:: What you are asked to do ::
Copy out every one of the following lines word for word, keeping each character and space unchanged.

:: Task input ::

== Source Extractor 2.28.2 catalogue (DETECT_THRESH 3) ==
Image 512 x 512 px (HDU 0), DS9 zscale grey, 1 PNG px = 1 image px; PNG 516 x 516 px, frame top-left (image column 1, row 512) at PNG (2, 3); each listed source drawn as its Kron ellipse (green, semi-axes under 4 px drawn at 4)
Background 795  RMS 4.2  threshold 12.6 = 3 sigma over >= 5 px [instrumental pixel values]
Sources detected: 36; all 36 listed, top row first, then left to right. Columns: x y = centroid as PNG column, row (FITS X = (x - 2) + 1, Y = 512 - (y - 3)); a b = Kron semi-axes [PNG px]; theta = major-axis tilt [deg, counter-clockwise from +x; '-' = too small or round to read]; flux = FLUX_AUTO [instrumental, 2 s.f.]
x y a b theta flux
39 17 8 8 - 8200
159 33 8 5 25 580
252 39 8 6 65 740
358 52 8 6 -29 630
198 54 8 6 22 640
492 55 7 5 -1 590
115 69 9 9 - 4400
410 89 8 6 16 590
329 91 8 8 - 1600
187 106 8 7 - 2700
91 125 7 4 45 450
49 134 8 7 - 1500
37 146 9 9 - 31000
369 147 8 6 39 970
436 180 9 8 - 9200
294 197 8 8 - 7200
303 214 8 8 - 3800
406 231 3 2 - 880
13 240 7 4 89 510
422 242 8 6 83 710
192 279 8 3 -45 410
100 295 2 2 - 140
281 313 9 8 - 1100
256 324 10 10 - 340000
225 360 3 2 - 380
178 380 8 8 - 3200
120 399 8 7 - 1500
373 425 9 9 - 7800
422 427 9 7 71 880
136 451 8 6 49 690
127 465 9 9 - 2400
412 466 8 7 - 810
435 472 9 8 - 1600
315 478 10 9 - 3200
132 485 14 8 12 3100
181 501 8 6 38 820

:::

:: Reply to the task ::
== Source Extractor 2.28.2 catalogue (DETECT_THRESH 3) ==
Image 512 x 512 px (HDU 0), DS9 zscale grey, 1 PNG px = 1 image px; PNG 516 x 516 px, frame top-left (image column 1, row 512) at PNG (2, 3); each listed source drawn as its Kron ellipse (green, semi-axes under 4 px drawn at 4)
Background 795  RMS 4.2  threshold 12.6 = 3 sigma over >= 5 px [instrumental pixel values]
Sources detected: 36; all 36 listed, top row first, then left to right. Columns: x y = centroid as PNG column, row (FITS X = (x - 2) + 1, Y = 512 - (y - 3)); a b = Kron semi-axes [PNG px]; theta = major-axis tilt [deg, counter-clockwise from +x; '-' = too small or round to read]; flux = FLUX_AUTO [instrumental, 2 s.f.]
x y a b theta flux
39 17 8 8 - 8200
159 33 8 5 25 580
252 39 8 6 65 740
358 52 8 6 -29 630
198 54 8 6 22 640
492 55 7 5 -1 590
115 69 9 9 - 4400
410 89 8 6 16 590
329 91 8 8 - 1600
187 106 8 7 - 2700
91 125 7 4 45 450
49 134 8 7 - 1500
37 146 9 9 - 31000
369 147 8 6 39 970
436 180 9 8 - 9200
294 197 8 8 - 7200
303 214 8 8 - 3800
406 231 3 2 - 880
13 240 7 4 89 510
422 242 8 6 83 710
192 279 8 3 -45 410
100 295 2 2 - 140
281 313 9 8 - 1100
256 324 10 10 - 340000
225 360 3 2 - 380
178 380 8 8 - 3200
120 399 8 7 - 1500
373 425 9 9 - 7800
422 427 9 7 71 880
136 451 8 6 49 690
127 465 9 9 - 2400
412 466 8 7 - 810
435 472 9 8 - 1600
315 478 10 9 - 3200
132 485 14 8 12 3100
181 501 8 6 38 820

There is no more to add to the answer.